Man, pranks used to be so good. And not like old Jackass shit, where you’d light a dude’s nutsack on fire and run around giggling about it. Real fucking 5th grade pranks, where you didn’t have to go to a hospital or question your sexuality. Well, thanks to technology, those days are gone. Now pre-teens have to spend their idle time sexting each other or skateboarding over my feet when I’m in line at an ATM. Below are some of the most famous pranks that technology has killed: Prank phone calls - Back in the days of rotary telephones and cords that were still attached to the wall, executing a perfect prank phone call required little more than a voice change and a telephone book. You could be a long lost relative, or a nosey neighbor who needed to know if a refrigerator was running. More advanced techniques involved soundboards that would awkwardly splice conversation together to give the impression that an unsuspecting victim were talking to, say, Arnold Schwarzenegger from Terminator. And while caller ID was the first true blow to this national pastime, there was always IP Relay. That is, until some retarded kids started calling 911 with it, and blew the whole thing up for all of us. Assholes.
Using a universal remote to change someone else’s channel - Oh, to be 11-years-old and sneaking around the neighborhood with a concealed item, peeking into windows. It’s probably better that DVR technology has rendered this once-famous prank basically obsolete, as taser technology has also vastly improved in the past decade, alongside neighborhood patrols sear jching for window-peeping pervertsust like you. Jumping into people’s photos - Before all of this digital technology, you captured your precious moments in one of two ways: slowly, with a roll of film and a pharmacy, or quickly with a blurry, lead-filled Polaroid. Either way, the results couldn’t be undone, which is exactly what pranking shitheads love to hear. Goofy faces in the background, random middle fingers, imitating sexual gestures...nothing was off-limits, especially if the photo subjects didn’t know you were in the shot. Now, unless you possess the stealth of Solid Snake, you can fucking forget about ruining a good moment with anything but your personality. One delete button later and it’s back to square one, leaving you to look like the jackass who just pantomimed sucking his own dick for no reason.

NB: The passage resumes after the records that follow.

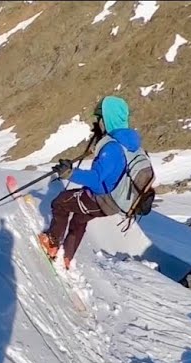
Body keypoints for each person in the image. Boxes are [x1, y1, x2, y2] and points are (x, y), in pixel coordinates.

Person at [37, 95, 151, 270]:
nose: (97, 122)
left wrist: (69, 173)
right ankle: (67, 256)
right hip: (117, 203)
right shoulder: (131, 143)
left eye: (100, 118)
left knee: (60, 203)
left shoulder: (112, 147)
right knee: (80, 220)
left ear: (107, 119)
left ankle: (52, 243)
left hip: (101, 199)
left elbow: (96, 180)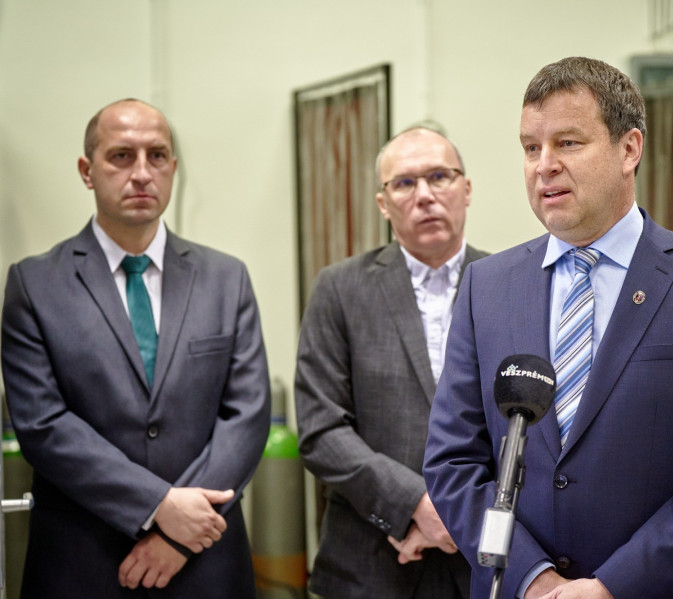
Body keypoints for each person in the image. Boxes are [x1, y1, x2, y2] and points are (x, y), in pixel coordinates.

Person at [423, 57, 673, 599]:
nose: (544, 166)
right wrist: (533, 578)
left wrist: (611, 587)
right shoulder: (486, 287)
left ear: (629, 149)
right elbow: (453, 463)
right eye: (530, 148)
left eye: (568, 143)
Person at [0, 98, 270, 597]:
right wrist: (159, 506)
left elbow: (247, 415)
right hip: (83, 562)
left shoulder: (226, 279)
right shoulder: (34, 284)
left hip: (205, 561)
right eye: (121, 156)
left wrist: (179, 536)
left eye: (157, 156)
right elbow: (42, 424)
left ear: (173, 168)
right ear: (87, 171)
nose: (142, 173)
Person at [294, 126, 486, 598]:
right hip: (371, 564)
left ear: (466, 189)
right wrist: (415, 504)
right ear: (383, 204)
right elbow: (321, 430)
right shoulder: (340, 289)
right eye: (404, 183)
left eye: (439, 176)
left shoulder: (511, 285)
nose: (424, 196)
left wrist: (462, 516)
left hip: (481, 563)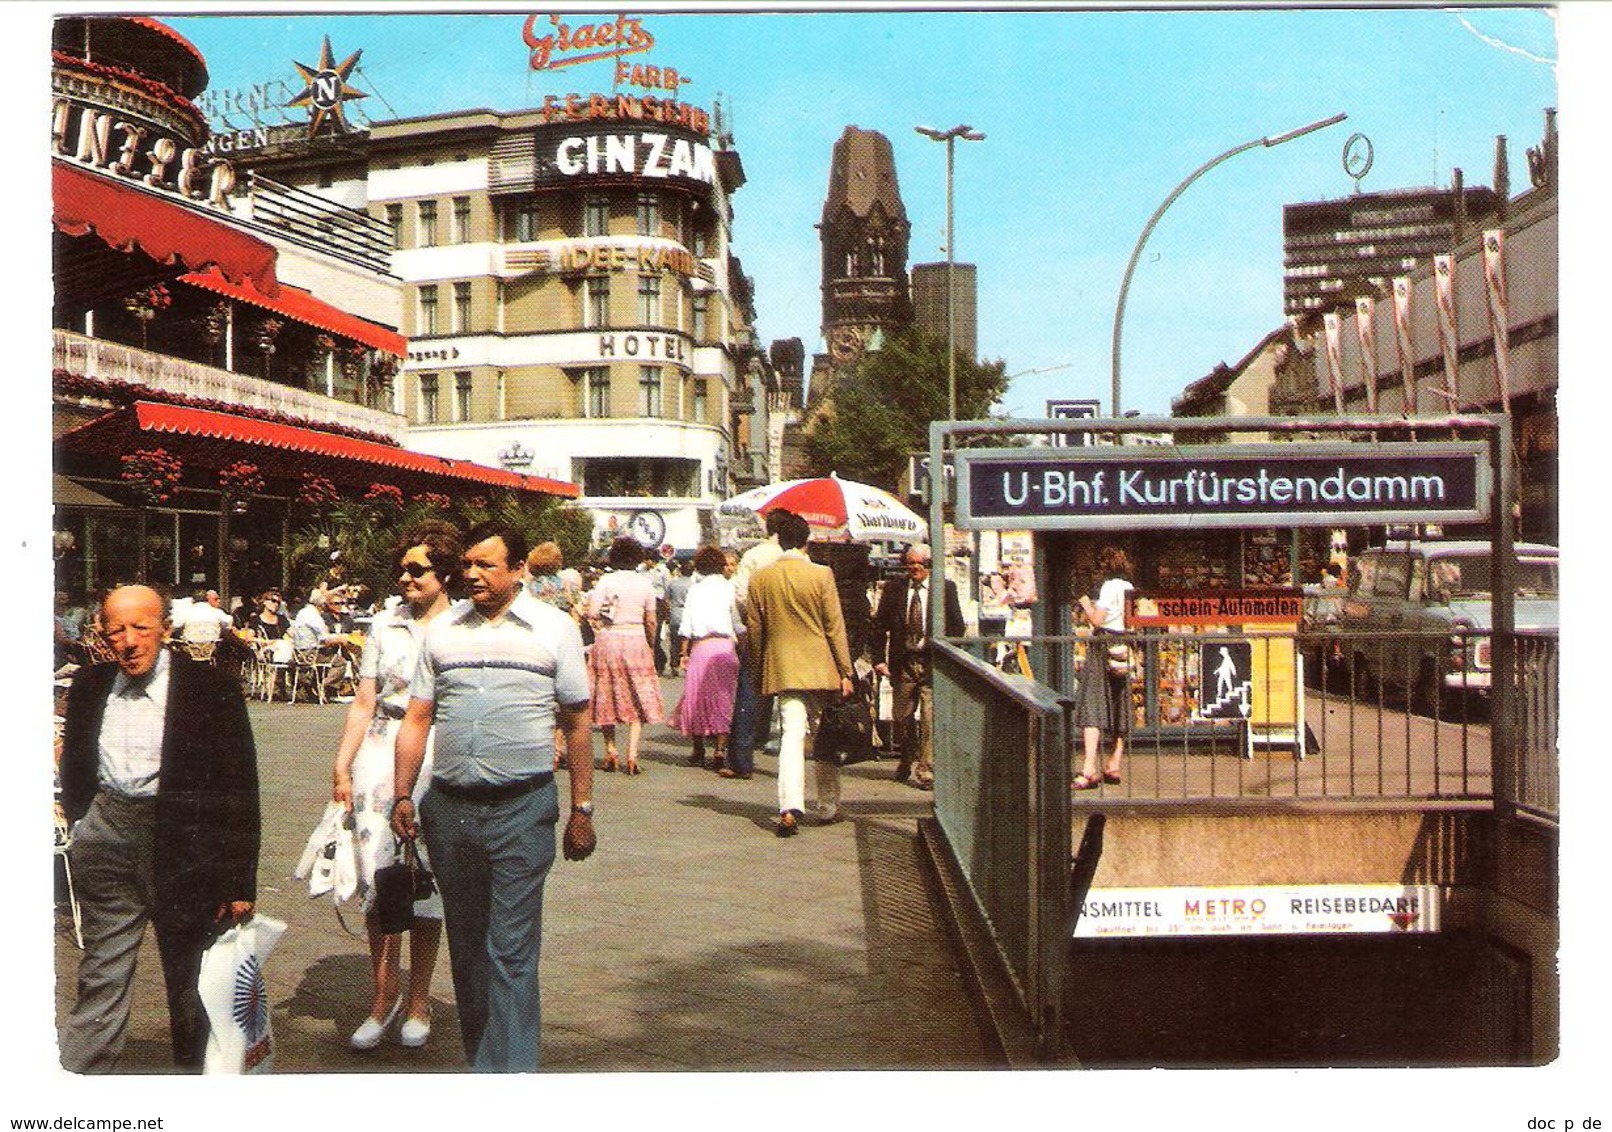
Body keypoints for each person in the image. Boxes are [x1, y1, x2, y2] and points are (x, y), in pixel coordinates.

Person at [391, 520, 595, 1073]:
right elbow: (417, 718)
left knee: (510, 950)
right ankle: (487, 1068)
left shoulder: (554, 630)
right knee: (469, 950)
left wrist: (582, 809)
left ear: (519, 569)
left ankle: (513, 1076)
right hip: (449, 812)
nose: (473, 574)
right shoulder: (443, 633)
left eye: (486, 564)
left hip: (522, 810)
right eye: (468, 564)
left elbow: (578, 722)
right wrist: (402, 795)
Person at [57, 585, 260, 1072]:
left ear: (165, 629)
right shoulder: (90, 685)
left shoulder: (209, 687)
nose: (128, 641)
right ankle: (73, 1090)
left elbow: (239, 784)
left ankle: (195, 1088)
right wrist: (87, 824)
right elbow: (77, 767)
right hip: (109, 837)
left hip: (186, 846)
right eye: (115, 631)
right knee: (102, 973)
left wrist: (238, 882)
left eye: (140, 628)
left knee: (191, 983)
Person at [330, 523, 459, 1051]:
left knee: (425, 882)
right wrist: (342, 764)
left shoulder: (463, 626)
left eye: (418, 569)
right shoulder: (385, 626)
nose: (406, 577)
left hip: (438, 752)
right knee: (379, 880)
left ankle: (420, 1000)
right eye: (403, 569)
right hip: (381, 754)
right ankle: (381, 999)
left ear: (444, 572)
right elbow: (364, 701)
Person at [743, 512, 854, 837]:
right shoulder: (821, 575)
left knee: (791, 736)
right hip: (822, 667)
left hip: (782, 667)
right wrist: (845, 670)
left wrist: (760, 665)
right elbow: (835, 627)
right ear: (807, 541)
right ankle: (828, 804)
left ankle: (789, 807)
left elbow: (754, 629)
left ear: (779, 540)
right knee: (825, 736)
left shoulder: (760, 578)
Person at [872, 544, 964, 790]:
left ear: (929, 565)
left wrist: (950, 657)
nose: (914, 568)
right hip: (903, 661)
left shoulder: (944, 589)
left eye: (919, 564)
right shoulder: (894, 589)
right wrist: (878, 659)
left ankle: (926, 769)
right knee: (902, 716)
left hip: (932, 661)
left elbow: (957, 626)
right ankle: (906, 756)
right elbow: (879, 626)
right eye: (909, 564)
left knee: (929, 716)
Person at [585, 535, 665, 775]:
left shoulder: (606, 581)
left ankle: (611, 749)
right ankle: (632, 754)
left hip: (609, 639)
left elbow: (592, 612)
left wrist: (601, 625)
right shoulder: (645, 584)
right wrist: (651, 644)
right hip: (636, 639)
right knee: (637, 696)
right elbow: (651, 620)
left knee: (606, 693)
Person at [725, 509, 789, 780]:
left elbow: (739, 594)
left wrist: (749, 619)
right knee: (789, 696)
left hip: (758, 629)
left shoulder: (754, 555)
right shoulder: (794, 557)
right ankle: (787, 757)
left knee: (749, 693)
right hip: (790, 633)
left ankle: (742, 760)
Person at [1072, 545, 1136, 791]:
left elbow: (1097, 620)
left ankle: (1088, 768)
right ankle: (1114, 763)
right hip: (1123, 645)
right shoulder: (1129, 588)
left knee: (1092, 702)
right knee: (1121, 703)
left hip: (1102, 645)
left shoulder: (1109, 587)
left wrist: (1086, 603)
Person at [672, 546, 740, 771]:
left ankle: (698, 748)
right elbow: (737, 623)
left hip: (701, 648)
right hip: (724, 647)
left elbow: (687, 626)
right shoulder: (729, 588)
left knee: (697, 698)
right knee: (724, 699)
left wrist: (683, 653)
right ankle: (720, 750)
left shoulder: (695, 590)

Religion - Probably the most well-executed prank of all time, it’s really a shame to see this one die off. In its heyday, the global prank of piety was responsible for millions of deaths, countless tales of injustice, and innumerable moments of knee-slapping hilarity at the expense of a heathen. A lot of right-wing jokesters don’t like to admit to themselves that this prank is dead, just like how you still get those emails from Nigerian princes. But, really, once Catholicism had to back off the whole notion of an Earth-centric universe, it was all downhill. Now there’s carbon-dating, gene tracing, and Bill Mahr; all technological advances that prove conclusively that religion is a crock of shit. It’s a shame, too. A lot of people really got some good laughs out of that one for a lot of years. I mean, look at all that goofy shit we convinced the Pope he needed to wear. Ha!